Dataset entries:
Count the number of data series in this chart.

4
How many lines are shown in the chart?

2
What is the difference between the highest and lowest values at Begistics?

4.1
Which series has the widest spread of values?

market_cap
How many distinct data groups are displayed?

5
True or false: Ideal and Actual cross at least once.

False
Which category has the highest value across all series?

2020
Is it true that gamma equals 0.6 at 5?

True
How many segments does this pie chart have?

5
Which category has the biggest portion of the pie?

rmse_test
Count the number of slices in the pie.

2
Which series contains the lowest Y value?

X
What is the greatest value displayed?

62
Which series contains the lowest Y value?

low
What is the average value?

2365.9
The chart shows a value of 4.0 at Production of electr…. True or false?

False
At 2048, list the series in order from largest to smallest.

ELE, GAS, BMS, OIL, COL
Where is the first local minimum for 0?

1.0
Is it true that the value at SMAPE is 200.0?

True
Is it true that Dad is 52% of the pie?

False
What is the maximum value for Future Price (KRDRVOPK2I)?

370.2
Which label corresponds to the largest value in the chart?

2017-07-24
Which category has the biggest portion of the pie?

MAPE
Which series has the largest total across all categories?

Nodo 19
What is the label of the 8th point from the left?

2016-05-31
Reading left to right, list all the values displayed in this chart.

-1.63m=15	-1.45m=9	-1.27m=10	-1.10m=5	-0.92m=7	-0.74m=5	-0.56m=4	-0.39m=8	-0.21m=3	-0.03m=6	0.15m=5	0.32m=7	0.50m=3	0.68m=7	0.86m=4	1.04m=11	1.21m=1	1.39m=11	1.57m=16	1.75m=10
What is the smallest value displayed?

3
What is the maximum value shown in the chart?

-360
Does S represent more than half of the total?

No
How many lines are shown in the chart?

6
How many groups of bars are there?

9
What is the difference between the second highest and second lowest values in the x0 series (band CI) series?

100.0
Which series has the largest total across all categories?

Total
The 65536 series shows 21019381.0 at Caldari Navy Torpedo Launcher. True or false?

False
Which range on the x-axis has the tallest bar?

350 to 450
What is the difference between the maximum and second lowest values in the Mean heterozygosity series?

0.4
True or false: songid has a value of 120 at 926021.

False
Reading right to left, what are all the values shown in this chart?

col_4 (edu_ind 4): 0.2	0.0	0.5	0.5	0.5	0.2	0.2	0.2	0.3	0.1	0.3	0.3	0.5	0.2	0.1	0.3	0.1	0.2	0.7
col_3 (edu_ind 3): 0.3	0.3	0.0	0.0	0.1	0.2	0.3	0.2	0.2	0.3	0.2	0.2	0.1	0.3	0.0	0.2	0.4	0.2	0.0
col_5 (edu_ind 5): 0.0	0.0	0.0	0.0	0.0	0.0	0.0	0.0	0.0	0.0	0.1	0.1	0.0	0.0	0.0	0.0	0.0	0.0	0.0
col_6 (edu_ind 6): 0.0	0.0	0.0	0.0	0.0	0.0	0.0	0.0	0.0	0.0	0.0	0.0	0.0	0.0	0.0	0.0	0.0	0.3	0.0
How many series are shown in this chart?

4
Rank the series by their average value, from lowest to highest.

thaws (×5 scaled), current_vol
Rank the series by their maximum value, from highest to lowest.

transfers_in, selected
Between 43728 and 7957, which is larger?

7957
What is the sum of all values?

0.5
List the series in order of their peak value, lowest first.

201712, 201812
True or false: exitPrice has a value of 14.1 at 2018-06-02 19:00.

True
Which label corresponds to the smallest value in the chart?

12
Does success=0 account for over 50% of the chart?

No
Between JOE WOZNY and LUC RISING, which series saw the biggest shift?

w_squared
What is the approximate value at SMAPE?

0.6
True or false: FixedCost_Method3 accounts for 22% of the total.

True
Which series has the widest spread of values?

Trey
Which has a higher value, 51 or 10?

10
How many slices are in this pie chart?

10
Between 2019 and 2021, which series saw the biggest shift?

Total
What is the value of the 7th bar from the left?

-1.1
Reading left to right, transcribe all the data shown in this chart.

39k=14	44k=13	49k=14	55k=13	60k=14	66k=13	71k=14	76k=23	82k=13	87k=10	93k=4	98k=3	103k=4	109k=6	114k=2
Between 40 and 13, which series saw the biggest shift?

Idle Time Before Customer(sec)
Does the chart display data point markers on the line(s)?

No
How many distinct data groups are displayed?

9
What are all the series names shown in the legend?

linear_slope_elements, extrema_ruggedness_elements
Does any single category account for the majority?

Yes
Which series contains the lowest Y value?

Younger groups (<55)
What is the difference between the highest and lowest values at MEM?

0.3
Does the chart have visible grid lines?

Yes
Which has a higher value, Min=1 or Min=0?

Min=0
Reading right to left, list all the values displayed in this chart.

**Task objective:**
Please show each line from the listing above that contains the word "category", copied in full.

**Written answer:**
Which category has the highest value across all series?
Which category has the biggest portion of the pie?
Which category has the biggest portion of the pie?
Does any single category account for the majority?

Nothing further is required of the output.